MATERIAL TO PROCESS
*** Block opens ***

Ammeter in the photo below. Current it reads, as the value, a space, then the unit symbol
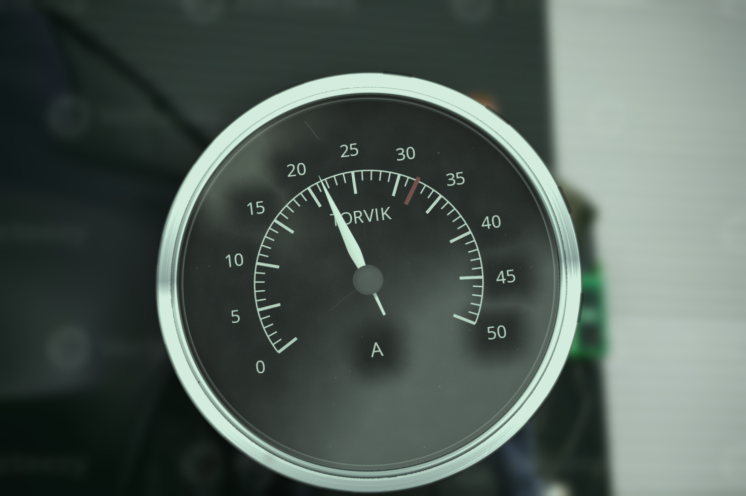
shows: 21.5 A
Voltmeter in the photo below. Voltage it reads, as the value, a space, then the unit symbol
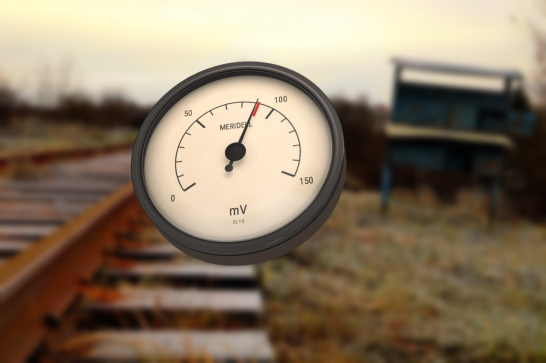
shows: 90 mV
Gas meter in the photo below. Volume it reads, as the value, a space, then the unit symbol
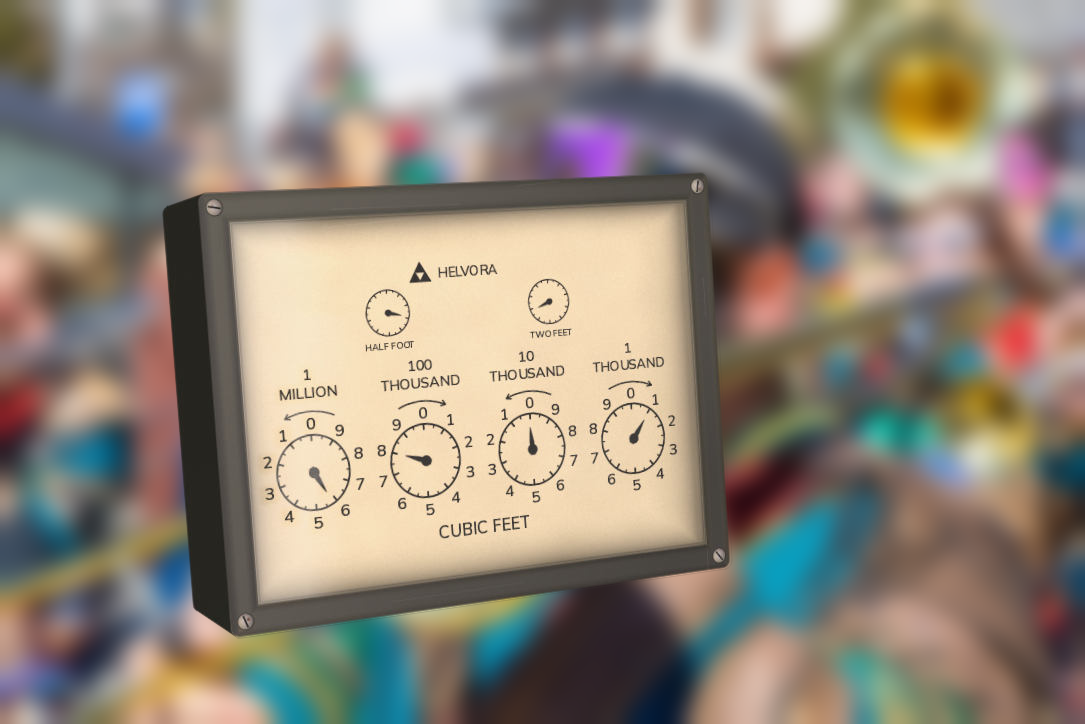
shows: 580100 ft³
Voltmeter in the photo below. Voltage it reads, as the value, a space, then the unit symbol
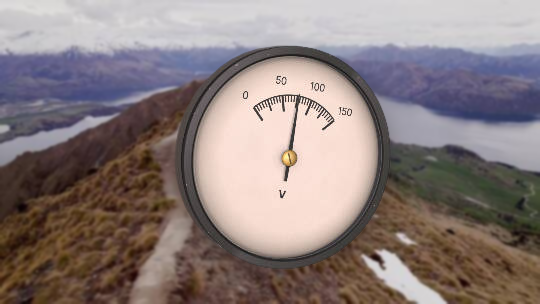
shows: 75 V
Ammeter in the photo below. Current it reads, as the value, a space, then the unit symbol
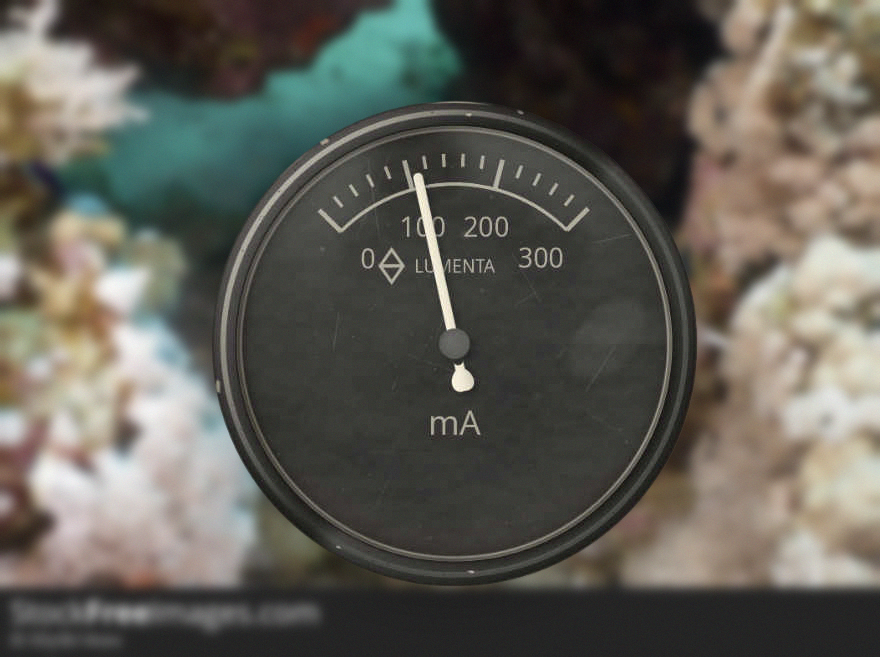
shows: 110 mA
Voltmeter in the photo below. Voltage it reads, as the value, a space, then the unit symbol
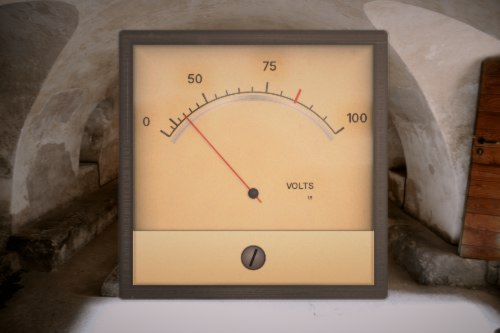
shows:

*** Block closes ***

Write out all of the lines above as a JSON list of strings, with one string per line. Skip blank lines and leave out the pictures.

ANSWER SPACE
[
  "Ammeter in the photo below. Current it reads, as the value, a space, then the unit symbol",
  "shows: 21.5 A",
  "Voltmeter in the photo below. Voltage it reads, as the value, a space, then the unit symbol",
  "shows: 90 mV",
  "Gas meter in the photo below. Volume it reads, as the value, a space, then the unit symbol",
  "shows: 580100 ft³",
  "Voltmeter in the photo below. Voltage it reads, as the value, a space, then the unit symbol",
  "shows: 75 V",
  "Ammeter in the photo below. Current it reads, as the value, a space, then the unit symbol",
  "shows: 110 mA",
  "Voltmeter in the photo below. Voltage it reads, as the value, a space, then the unit symbol",
  "shows:"
]